In the merger, holders of Holdings Class A common stock will receive 0.5362 of a share of new US Airways Group common stock for each share of Holdings Class A common stock they own, and holders of Holdings Class B common stock will receive 0.4125 of a share of new US Airways Group common stock for each share of Holdings Class B common stock they own, on the terms specified in the Merger Agreement.
The merger is one of a series of transactions that require the approval of the United States Bankruptcy Court for the Eastern District of Virginia, Alexandria Division, in the pending bankruptcy proceeding of US Airways Group and its domestic subsidiaries. The other transactions
that must be approved by the bankruptcy court, as part of a comprehensive plan of reorganization of US Airways Group and its domestic subsidiaries, include receipt by US Airways Group of new equity financing concurrently with the merger. US Airways Group has entered into agreements with new equity investors which have agreed to contribute a total of $565 million in equity to the reorganized US Airways Group,
subject to a variety of conditions, including confirmation of the plan of reorganization and completion of the merger. The merger is a key component of the plan of reorganization and is also conditioned upon, among other things, the receipt of at least $375 million from these equity investors. The plan of reorganization contemplates the cancellation of existing US Airways Group common stock and the issuance of new shares of reorganized US Airways Group upon emergence from the bankruptcy proceedings and in connection with the merger. On June 30, 2005, US Airways Group filed the plan of reorganization and its related disclosure statement with the Bankruptcy Court.

*Listed records*:

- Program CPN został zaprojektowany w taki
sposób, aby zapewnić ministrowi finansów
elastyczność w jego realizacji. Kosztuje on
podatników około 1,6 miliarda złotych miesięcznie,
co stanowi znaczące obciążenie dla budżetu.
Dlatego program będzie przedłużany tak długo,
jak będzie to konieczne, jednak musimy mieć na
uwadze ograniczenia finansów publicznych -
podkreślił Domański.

--

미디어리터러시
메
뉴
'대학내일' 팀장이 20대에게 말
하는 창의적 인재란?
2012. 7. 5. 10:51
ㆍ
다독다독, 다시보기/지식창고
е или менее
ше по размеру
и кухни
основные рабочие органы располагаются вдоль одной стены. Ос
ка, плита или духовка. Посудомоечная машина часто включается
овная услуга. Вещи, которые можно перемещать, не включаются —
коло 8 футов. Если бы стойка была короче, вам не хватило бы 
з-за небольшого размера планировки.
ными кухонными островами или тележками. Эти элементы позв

* * *

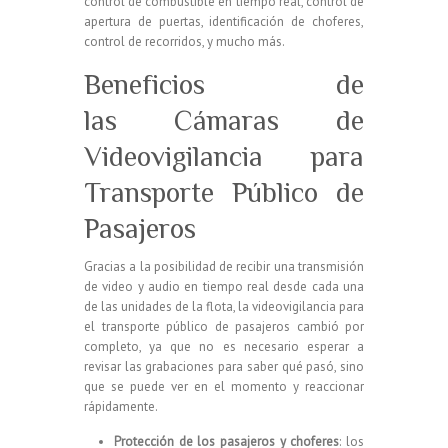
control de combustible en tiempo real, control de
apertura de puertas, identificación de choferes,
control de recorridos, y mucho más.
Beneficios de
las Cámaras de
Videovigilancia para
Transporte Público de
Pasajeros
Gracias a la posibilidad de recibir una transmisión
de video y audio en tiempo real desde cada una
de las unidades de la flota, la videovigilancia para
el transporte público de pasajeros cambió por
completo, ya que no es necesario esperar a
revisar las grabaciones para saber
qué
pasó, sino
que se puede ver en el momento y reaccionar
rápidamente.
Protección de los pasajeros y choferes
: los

*Exercise instructions*:
1/ In the passage on the US Airways merger, how much new US Airways Group common stock do holders of Holdings Class B common stock receive for each share they own?
2/ According to the passage on the US Airways merger, why is the $565 million equity contribution from the new investors not certain? Answer in one to three sentences.

*Responses per task*:
1/ 0.4125 of a share of new US Airways Group common stock.

2/ The investors' agreement to contribute $565 million is subject to a variety of conditions. These include confirmation of the plan of reorganization and completion of the merger.